Énoncé A: D'après le bulletin, pour quelle raison la citation de Roger Caillois peut-elle aujourd'hui être « prise à rebours » ?
Énoncé B: Transcrivez fidèlement le passage du bulletin qui commence par « C’est très simple, répondit » et s'achève par « l’été non plus. ».

Le principe des bulletins, c'est, chaque dimanche en fin d'après-midi, de vous proposer quelques mots à penser, à découvrir, à oser, à apprécier, à oublier, à apprendre, pour la semaine à venir. Nous composons les bulletins au gré de nos envies, de nos émotions, de nos connaissances. Vous y trouverez de petites choses que nous souhaitons partager.




Un extrait littéraire


« On raconte qu’il y avait à New York, sur le pont de Brooklyn, un mendiant aveugle. Un jour quelqu’un lui demanda combien les passants lui donnaient par jour en moyenne. Le malheureux répondit que la somme atteignait rarement deux dollars. L’inconnu prit la pancarte que le mendiant portait sur la poitrine et sur laquelle était mentionnée son infirmité. Il la retourna et écrivit quelques mots sur l’autre face. Puis la rendant à l’aveugle: « Voici, dit-il, je viens d’écrire sur votre pancarte une phrase qui accroîtra notablement vos revenus. Je reviendrai dans un mois. Vous me direz le résultat. » Et le mois écoulé: « Monsieur, dit le mendiant, comment vous remercier? Je reçois maintenant dix, voire quinze dollars par jour. C’est merveilleux. Quelle est la phrase que vous avez écrite sur ma pancarte et qui me vaut tant d’aumônes ? »

C’est très simple, répondit l’homme. Il y avait : "Aveugle de naissance", j’ai écrit à la place: "Le printemps va venir, et je ne le verrai pas ".

Voilà le début de la rhétorique et, par cet intermédiaire, celui de la littérature et de la poésie même (…). »


Roger Caillois, Art poétique, Gallimard 1958


Aujourd’hui, cette citation bien connue des étudiants littéraires dans laquelle Caillois voit la naissance de la poésie peut être prise à rebours: le printemps est venu, nous ne l’avons pas vu, seulement entraperçu derrière une vitre, au détour d’une course ou d’une rare promenade. Il nous reste, à partir de demain, quarante jours à la recherche du (prin)temps perdu - dans le respect des gestes barrières et du bon sens sanitaire, sous peine de ne pas voir l’été non plus.



Une citation


« Certains avions partent pour ne jamais revenir. Ils sont comme des rêves à la fois sublimes et maudits qui se laissent engloutir par l’immensité des cieux. »


Cette (très jolie) phrase, Hayao Miyazaki la glisse entre les lèvres de Caproni, grand ingénieur aéronautique italien qu’il (r)anime dans son (très joli) dernier film Le vent se lève, dont l’onirisme et le souffle épique sont particulièrement appréciables en ces temps étriqués.

Données fournies:
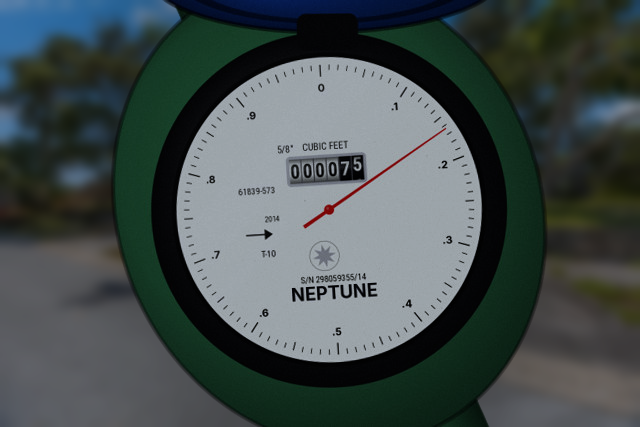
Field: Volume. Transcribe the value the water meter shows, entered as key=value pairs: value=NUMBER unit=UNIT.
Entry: value=75.16 unit=ft³
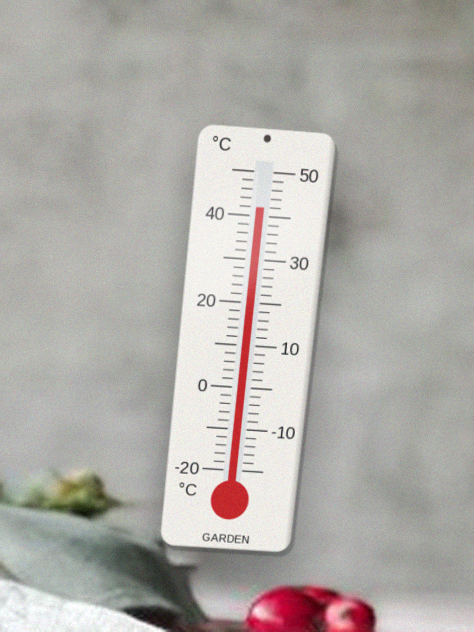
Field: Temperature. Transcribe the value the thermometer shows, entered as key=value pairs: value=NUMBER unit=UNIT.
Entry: value=42 unit=°C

Résultat A: Le printemps est venu sans que nous l'ayons vu. Nous l'avons seulement entraperçu derrière une vitre, au détour d'une course ou d'une rare promenade.

Résultat B:
C’est très simple, répondit l’homme. Il y avait : "Aveugle de naissance", j’ai écrit à la place: "Le printemps va venir, et je ne le verrai pas ".

Voilà le début de la rhétorique et, par cet intermédiaire, celui de la littérature et de la poésie même (…). »


Roger Caillois, Art poétique, Gallimard 1958


Aujourd’hui, cette citation bien connue des étudiants littéraires dans laquelle Caillois voit la naissance de la poésie peut être prise à rebours: le printemps est venu, nous ne l’avons pas vu, seulement entraperçu derrière une vitre, au détour d’une course ou d’une rare promenade. Il nous reste, à partir de demain, quarante jours à la recherche du (prin)temps perdu - dans le respect des gestes barrières et du bon sens sanitaire, sous peine de ne pas voir l’été non plus.